An eagle flies close overhead when we reach the beach. It cruises over to a little bay, circles and then drops with claws extended. After rising skyward with empty talons, it sets down on a rocky point, scattering a dozen gulls that had been lingering there. Eagles in groups of threes fly out to Shaman Island. Others find perches on recently exposed rocks. A raft of ducks fly between us and the island, over the head of two hunting seals. The salmon must be back.
I knew, before we arrived at the beach, that the tide was out. But the expansiveness of exposed beach surprised me. We can walk all the way to Shaman Island by crossing a land bridge underwater during a normal low tide.
Because of eagles, Aki fears the land bridge. The big birds lurk in the trees on Shaman Island or rip chunks of flesh away from spawned out salmon when we cross during a normal summer. But no salmon carcasses litter the tidelands. No live salmon schooled up at the mouth of Peterson Creek.

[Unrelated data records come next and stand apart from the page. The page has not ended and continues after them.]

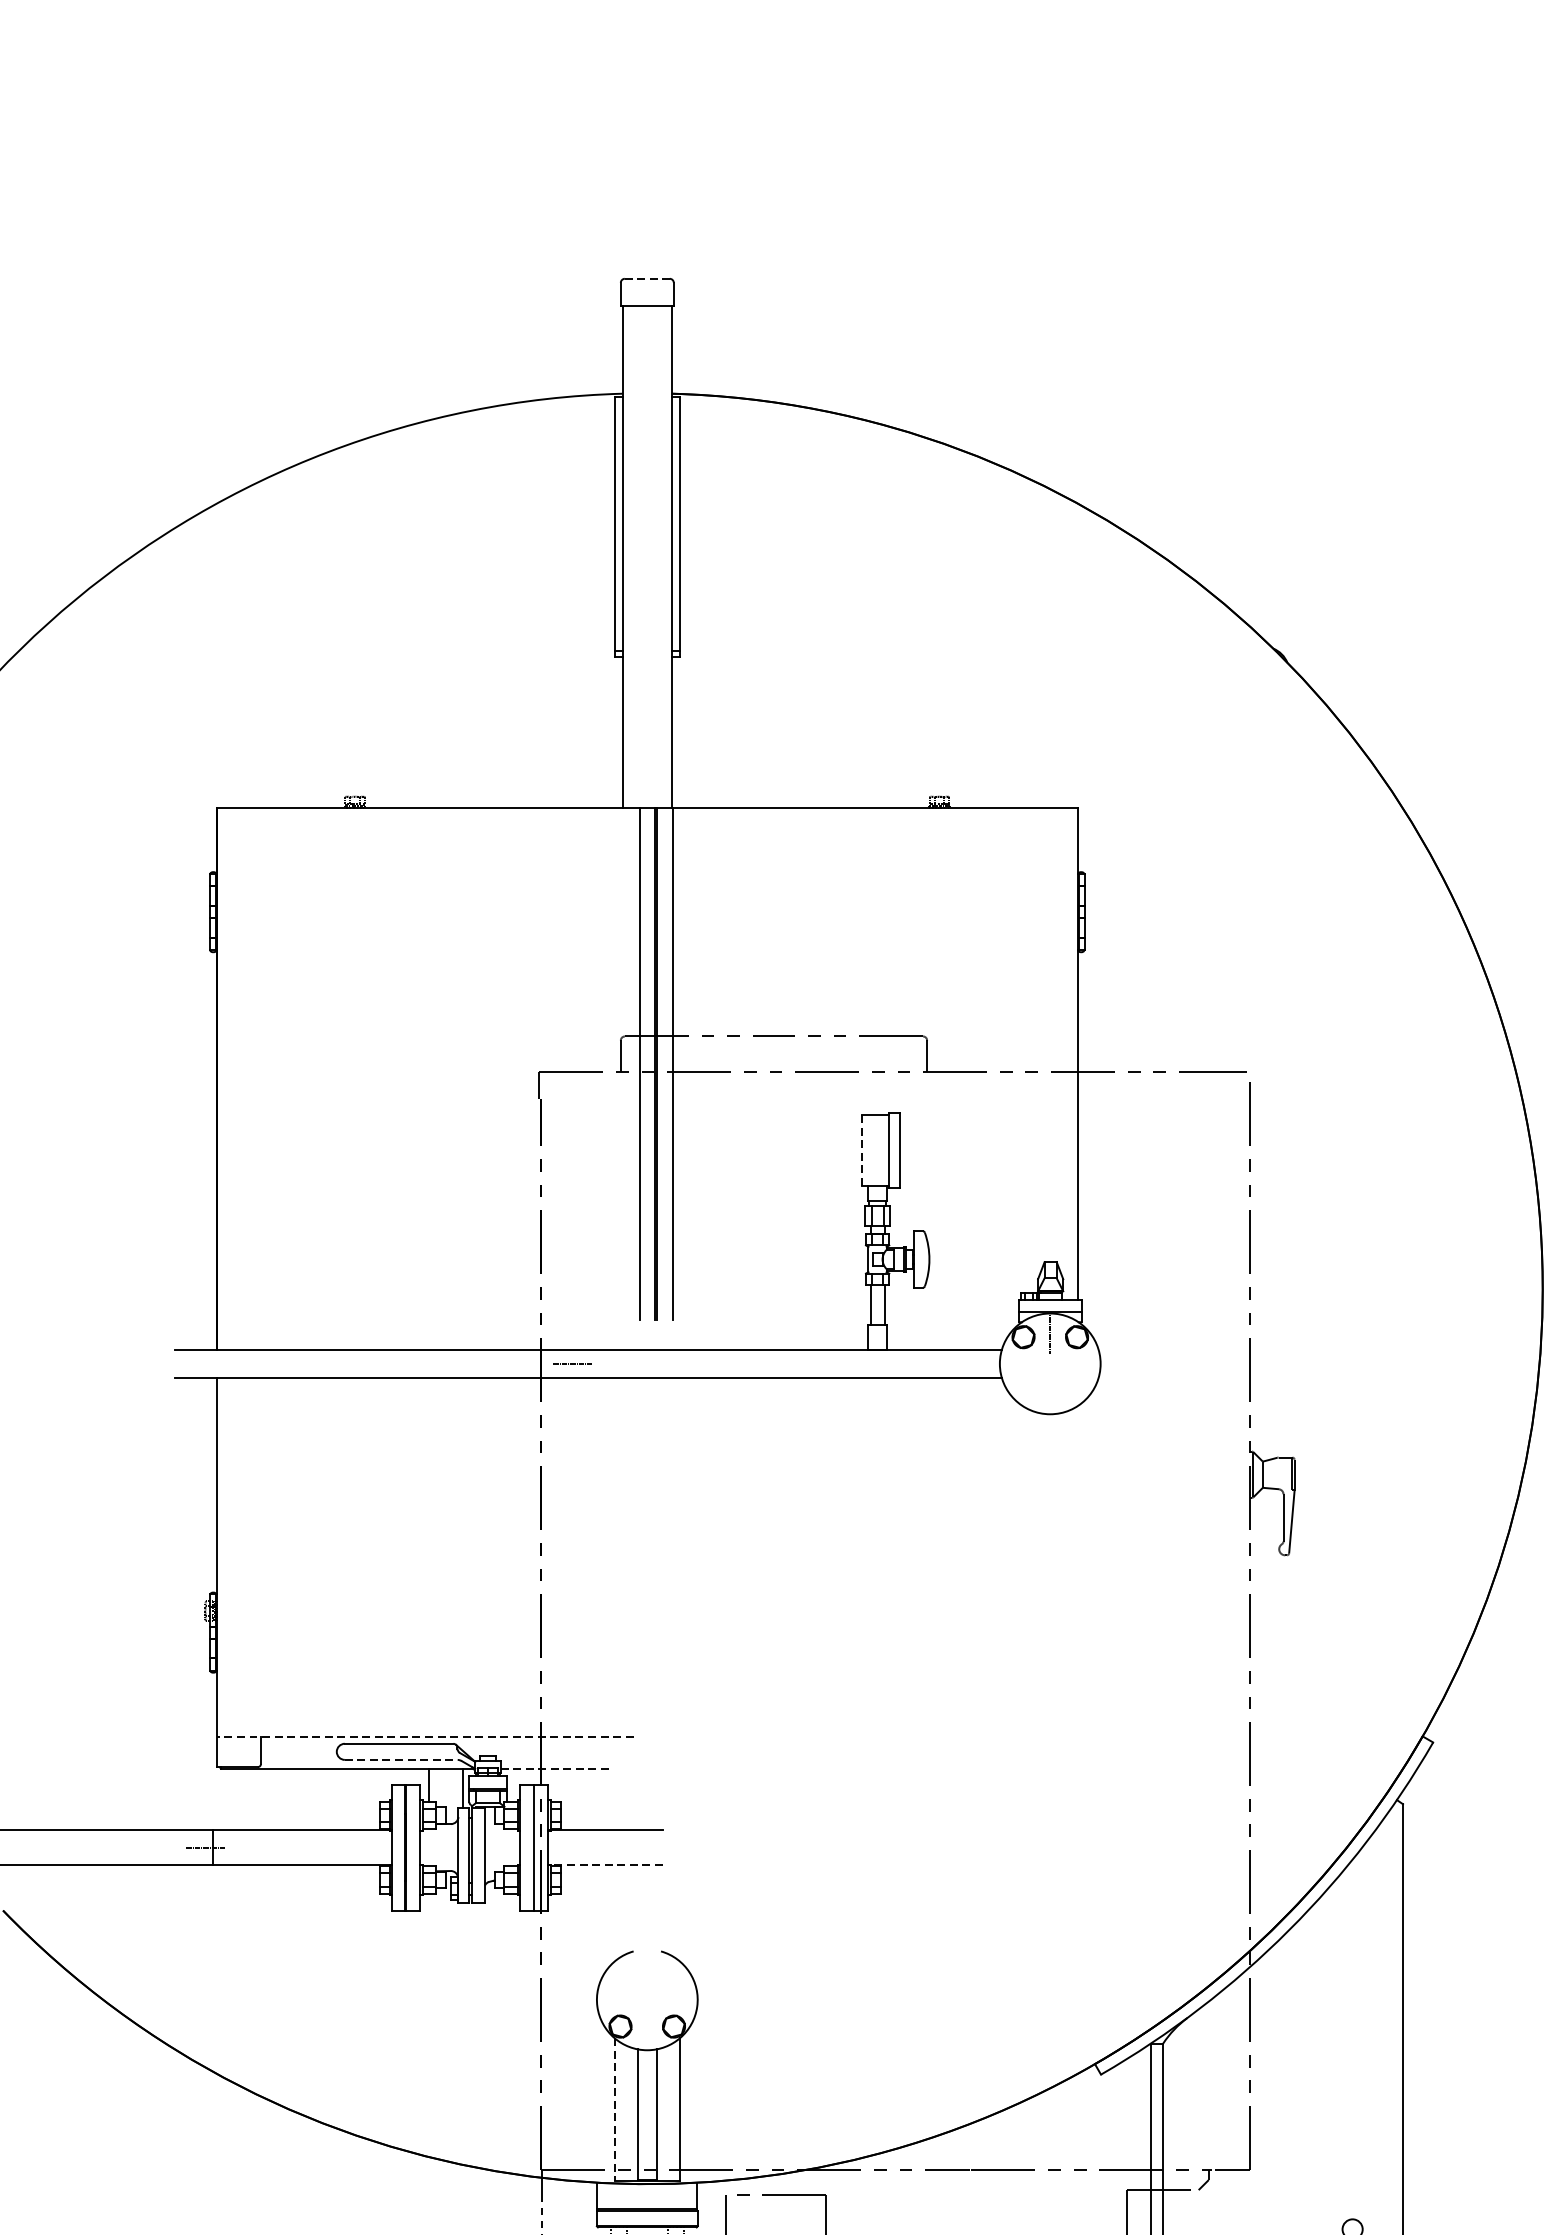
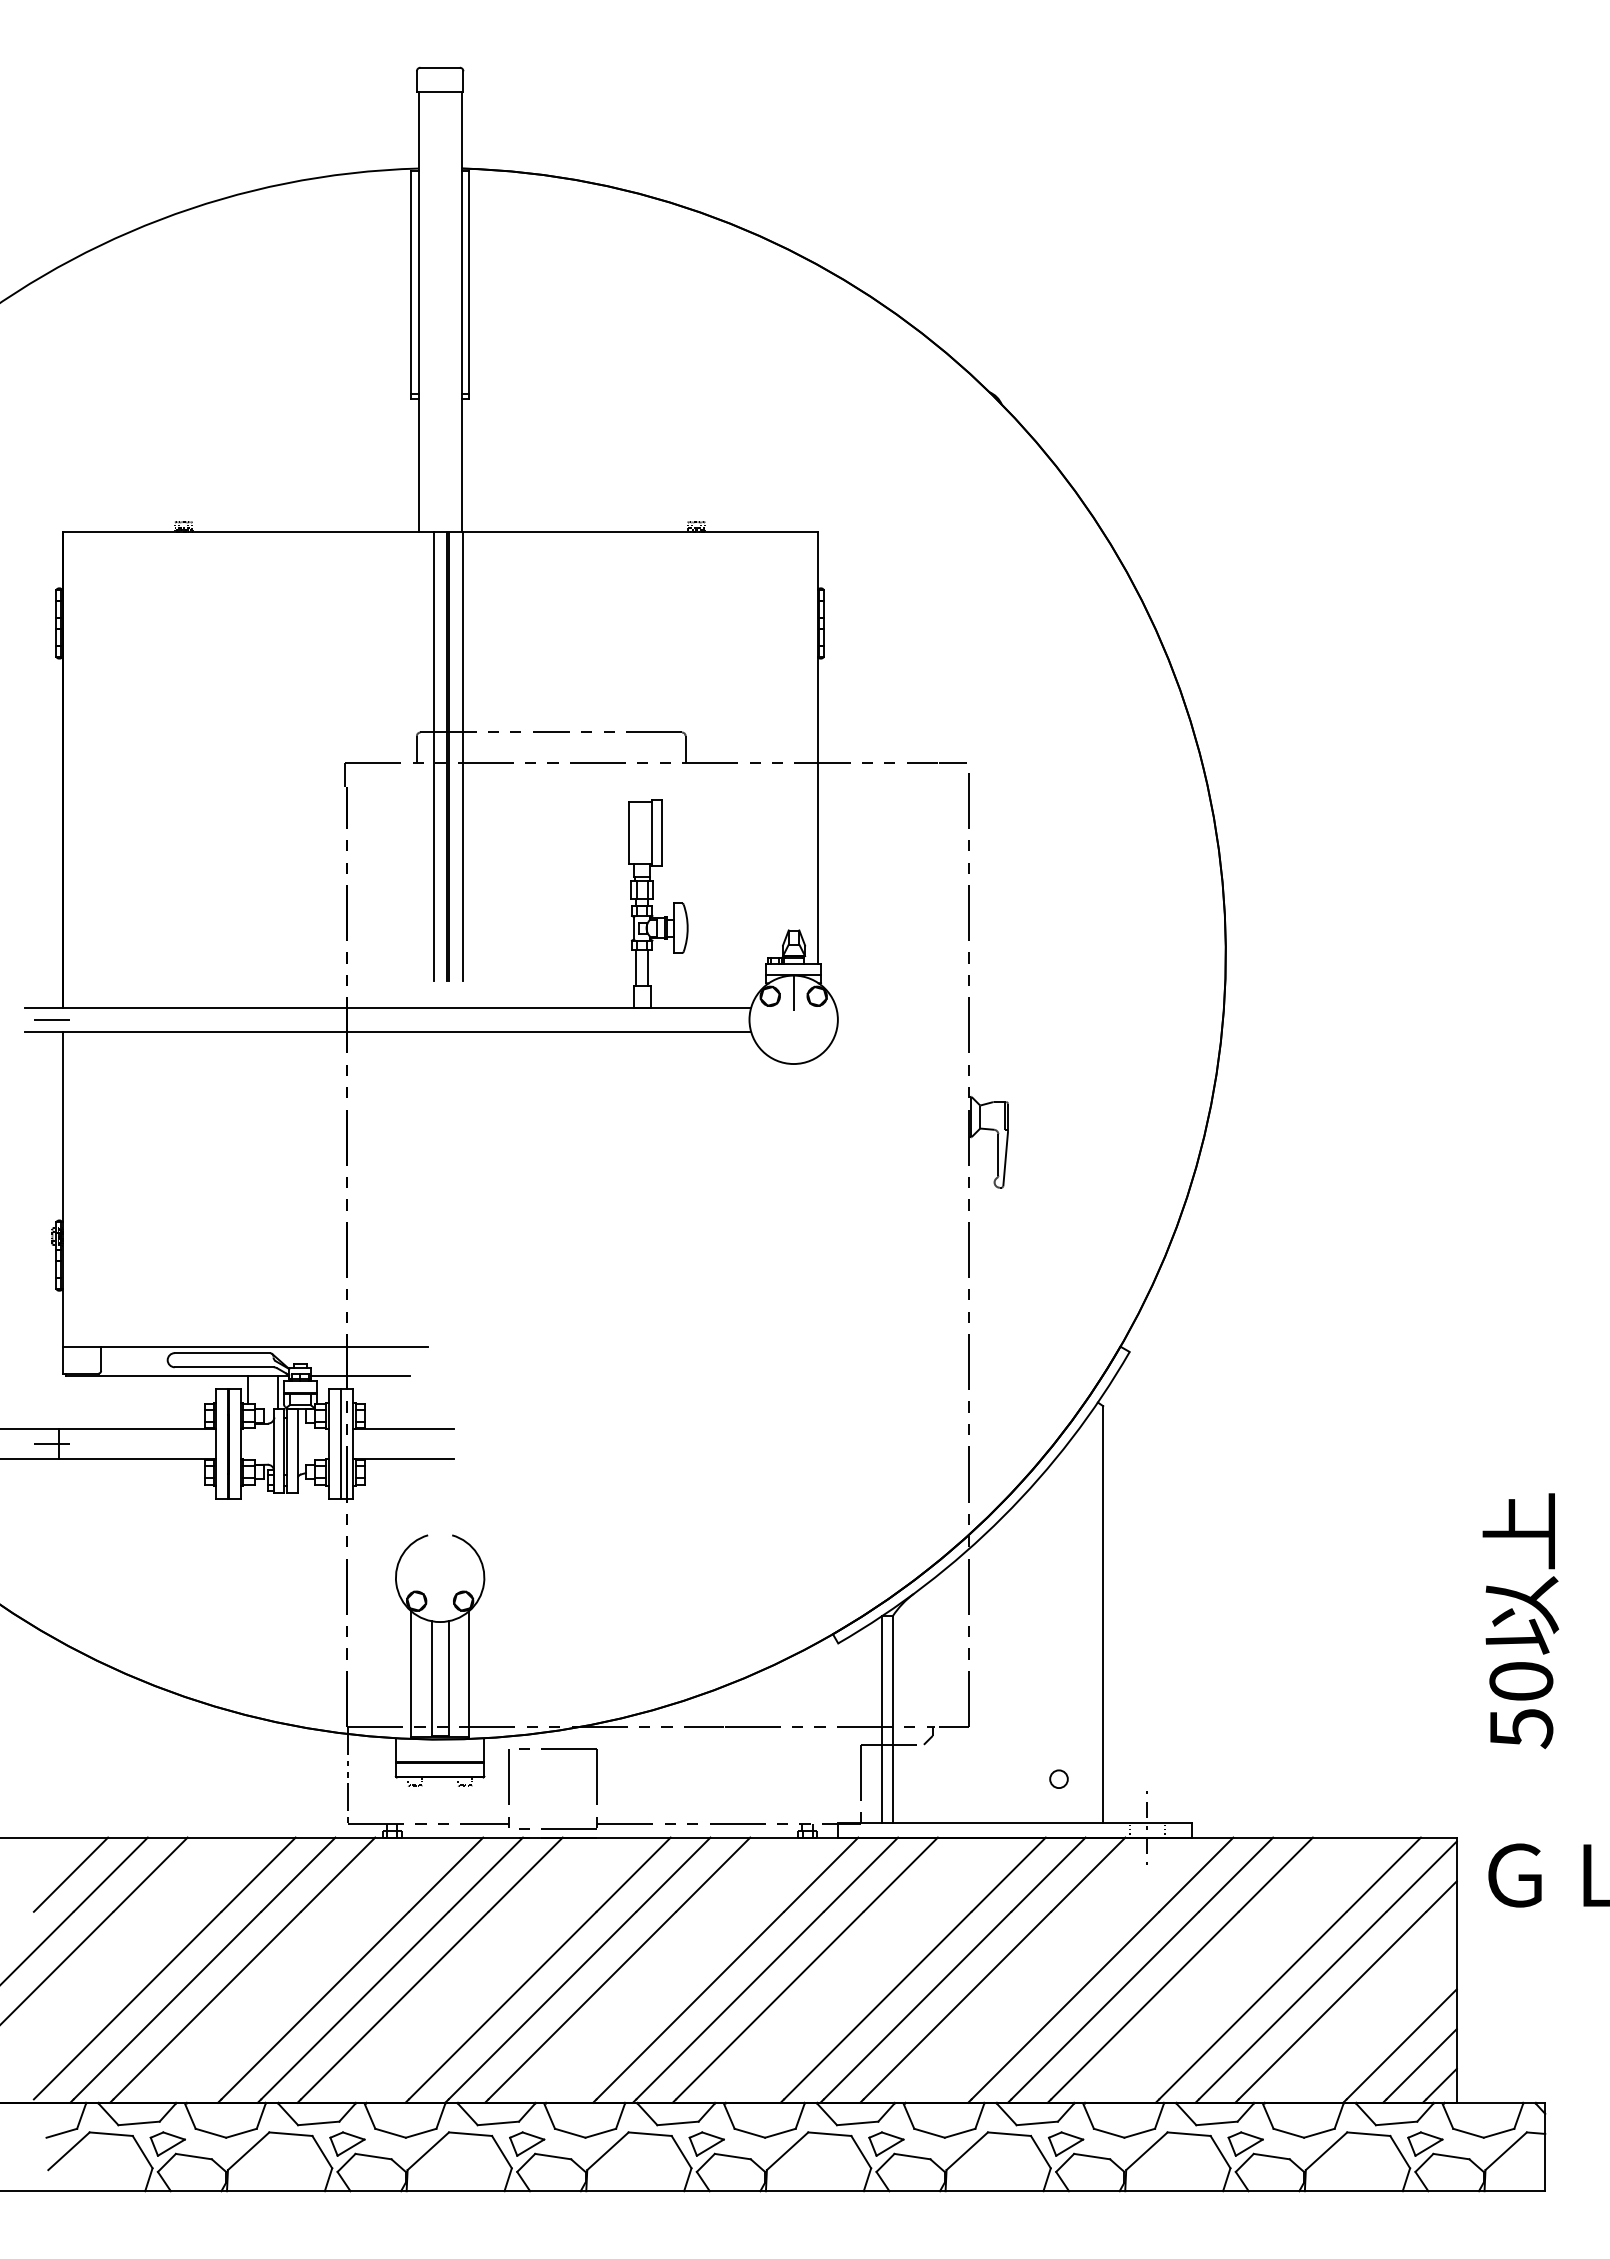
line: (647, 278) -> (440, 67), dashed -> solid
line: (861, 1150) -> (628, 832), dashed -> solid
line: (571, 1363) -> (51, 1019), moved
line: (425, 1736) -> (245, 1346), dashed -> solid
line: (401, 1760) -> (224, 1367), dashed -> solid
line: (556, 1769) -> (360, 1375), dashed -> solid
line: (605, 1865) -> (403, 1459), dashed -> solid
line: (614, 2108) -> (411, 1673), dashed -> solid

A handful of gulls watch the little dog and I reach Shaman Island. They don’t need the salmon, being able to survive on the scraps of food exposed by the ebb. Out of the corner of my eye, I spot three harlequin ducks start off the from beach. Most of their brethren are fishing outside waters this time of year. I hope all is well the trio, who won’t have to worry about hunting eagles on this flat-gray day.